What is a 'Financial Asset'
A financial asset is a tangible liquid asset that derives value because of a contractual claim of what it represents. Stocks, bonds, bank deposits and the like are all examples of financial assets. Unlike land, property, commodities or other tangible physical assets, financial assets do not necessarily have physical worth.
BREAKING DOWN 'Financial Asset'
A financial asset derives value from a contractual claim. Since the asset does not have value until it is converted into cash, the value can fluctuate, especially in the case of stocks.
Types of Financial Assets
A certificate of deposit (CD) allows an investor to deposit an amount of money at a bank for a set time with a guaranteed interest rate. A CD is typically held for three to six months or one, three or five years. Interest is paid monthly.
Bonds are one way companies or governments finance short-term projects. The bonds state how much money is owed, the interest rate being paid and the bond's maturity date.
Stocks are financial assets with no set ending date. An investor buying stocks becomes part owner of a company and shares in its profits and losses. Stocks may be held indefinitely or sold to other investors.

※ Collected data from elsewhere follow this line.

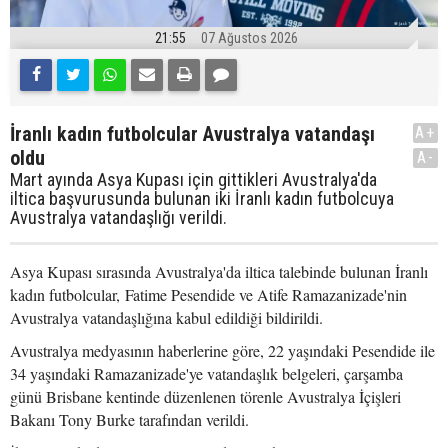
21:55
07 Ağustos 2026
İranlı kadın futbolcular Avustralya vatandaşı
A+
oldu
A-
Mart ayında Asya Kupası için gittikleri Avustralya'da
iltica başvurusunda bulunan iki İranlı kadın futbolcuya
Avustralya vatandaşlığı verildi.
Asya Kupası sırasında Avustralya'da iltica talebinde bulunan İranlı
kadın futbolcular, Fatime Pesendide ve Atife Ramazanizade'nin
Avustralya vatandaşlığına kabul edildiği bildirildi.
Avustralya medyasının haberlerine göre, 22 yaşındaki Pesendide ile
34 yaşındaki Ramazanizade'ye vatandaşlık belgeleri, çarşamba
günü Brisbane kentinde düzenlenen törenle Avustralya İçişleri
Bakanı Tony Burke tarafından verildi.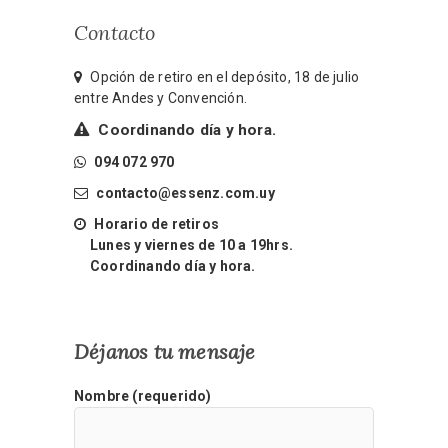
Contacto
Opción de retiro en el depósito, 18 de julio
entre Andes y Convención.
Coordinando día y hora.
094 072 970
contacto@essenz.com.uy
Horario de retiros
Lunes y viernes de 10 a 19hrs.
Coordinando día y hora.
Déjanos tu mensaje
Nombre (requerido)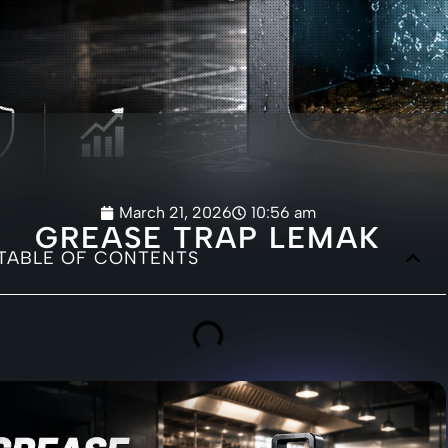
March 21, 2026
10:56 am
GREASE TRAP LEMAK
TABLE OF CONTENTS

Pros and Cons of Financial Assets
Financial assets such as checking accounts, savings accounts and money market accounts are easily turned into cash for paying bills and covering financial emergencies, such as car repairs. Keeping too much money in illiquid investments may result in using a high-interest credit card to cover bills, increasing debt, and negatively affecting retirement and other investment goals. In the case of stocks, an investor has to sell stock and wait for the settlement date to receive the cash; an investor must have other financial assets available for when emergencies arise.
Keeping money in more conservative accounts results in greater preservation of capital. Money in bank accounts is typically covered by the Federal Deposit Insurance Corporation (FDIC) and is insured against loss. When enough money is set aside in more liquid accounts, an investor is better able to purchase more aggressive assets such as real estate or Forex with greater peace of mind.

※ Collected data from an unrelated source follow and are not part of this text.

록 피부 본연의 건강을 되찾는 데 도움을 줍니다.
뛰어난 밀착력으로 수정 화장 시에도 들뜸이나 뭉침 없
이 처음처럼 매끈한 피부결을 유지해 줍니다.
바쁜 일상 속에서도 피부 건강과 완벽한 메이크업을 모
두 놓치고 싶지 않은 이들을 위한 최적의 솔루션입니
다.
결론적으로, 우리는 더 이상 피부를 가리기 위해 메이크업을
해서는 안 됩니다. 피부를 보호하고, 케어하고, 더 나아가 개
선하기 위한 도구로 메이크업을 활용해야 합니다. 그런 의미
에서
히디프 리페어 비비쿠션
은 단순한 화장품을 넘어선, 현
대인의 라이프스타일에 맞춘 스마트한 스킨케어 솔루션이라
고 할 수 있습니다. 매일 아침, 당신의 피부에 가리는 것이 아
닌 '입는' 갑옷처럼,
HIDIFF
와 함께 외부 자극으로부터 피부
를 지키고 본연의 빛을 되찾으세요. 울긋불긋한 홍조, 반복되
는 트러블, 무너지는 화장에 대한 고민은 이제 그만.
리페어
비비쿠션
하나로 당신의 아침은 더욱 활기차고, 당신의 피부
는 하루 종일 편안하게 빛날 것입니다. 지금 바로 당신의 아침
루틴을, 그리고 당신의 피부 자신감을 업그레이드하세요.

However, liquid assets such as checking accounts and savings accounts have more limited return on investment. In addition, CDs and money market accounts restrict withdrawals for months or years. When interest rates fall, callable CDs are often called, and investors face moving their money to potentially lower-income investments. Since FDIC insurance covers each financial institution individually, an investor with brokered CDs totaling over $250,000 in one bank faces losses if the bank becomes insolvent. Also, cashing out assets before their maturity dates typically results in lower returns and other financial penalties.